[Records shown — start]

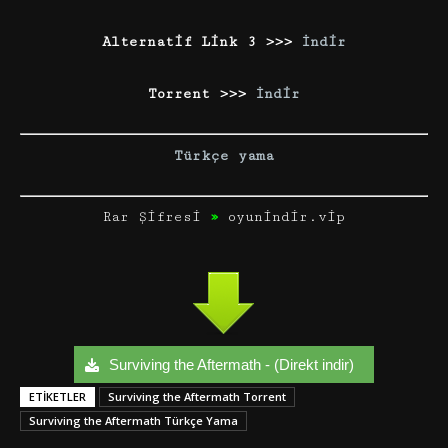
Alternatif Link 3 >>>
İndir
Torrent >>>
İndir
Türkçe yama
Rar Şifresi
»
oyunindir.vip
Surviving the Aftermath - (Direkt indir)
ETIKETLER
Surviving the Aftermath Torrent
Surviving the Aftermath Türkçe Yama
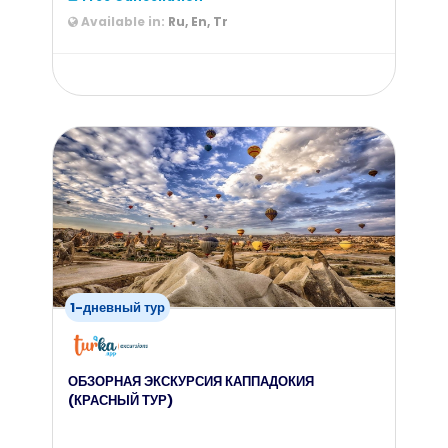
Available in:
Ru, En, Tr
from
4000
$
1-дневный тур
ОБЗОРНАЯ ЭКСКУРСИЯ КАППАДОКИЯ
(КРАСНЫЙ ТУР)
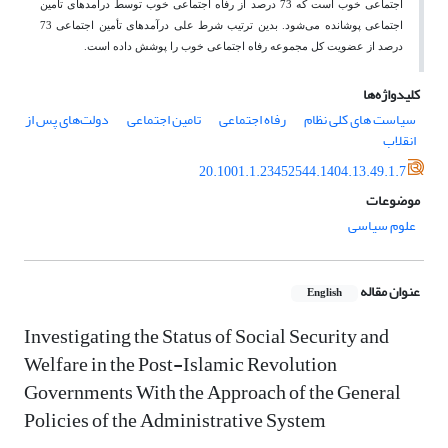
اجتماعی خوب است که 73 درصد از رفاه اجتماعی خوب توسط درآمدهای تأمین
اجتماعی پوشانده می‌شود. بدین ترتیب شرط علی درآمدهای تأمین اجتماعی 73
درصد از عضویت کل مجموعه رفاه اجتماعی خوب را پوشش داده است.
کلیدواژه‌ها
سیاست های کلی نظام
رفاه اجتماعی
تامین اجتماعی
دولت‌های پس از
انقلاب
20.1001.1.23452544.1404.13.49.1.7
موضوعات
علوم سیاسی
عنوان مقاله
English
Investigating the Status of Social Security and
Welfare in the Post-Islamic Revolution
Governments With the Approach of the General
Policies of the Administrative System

[Records shown — finish]
[Records shown — start]

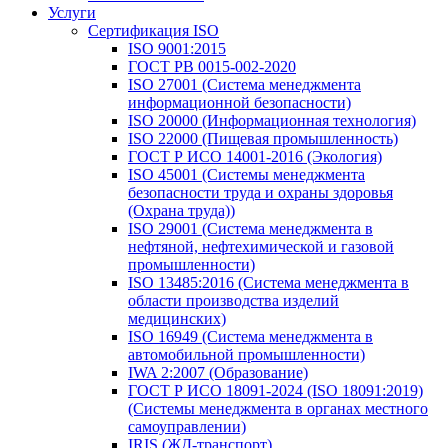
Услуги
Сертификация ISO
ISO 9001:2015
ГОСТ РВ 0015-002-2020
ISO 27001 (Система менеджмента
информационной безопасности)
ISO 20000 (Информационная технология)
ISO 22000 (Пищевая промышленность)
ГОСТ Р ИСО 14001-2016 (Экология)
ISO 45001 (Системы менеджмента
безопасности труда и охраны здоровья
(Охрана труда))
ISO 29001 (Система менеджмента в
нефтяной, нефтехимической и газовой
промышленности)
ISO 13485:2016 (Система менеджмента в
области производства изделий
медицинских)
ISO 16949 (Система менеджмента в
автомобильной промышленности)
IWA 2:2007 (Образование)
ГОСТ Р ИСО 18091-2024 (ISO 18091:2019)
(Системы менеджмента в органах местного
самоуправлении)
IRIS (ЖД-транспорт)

[Records shown — finish]

Exercise requirements: Report every line from the listing above where the string "ГОСТ" can be found.

Your solution:
ГОСТ РВ 0015-002-2020
ГОСТ Р ИСО 14001-2016 (Экология)
ГОСТ Р ИСО 18091-2024 (ISO 18091:2019)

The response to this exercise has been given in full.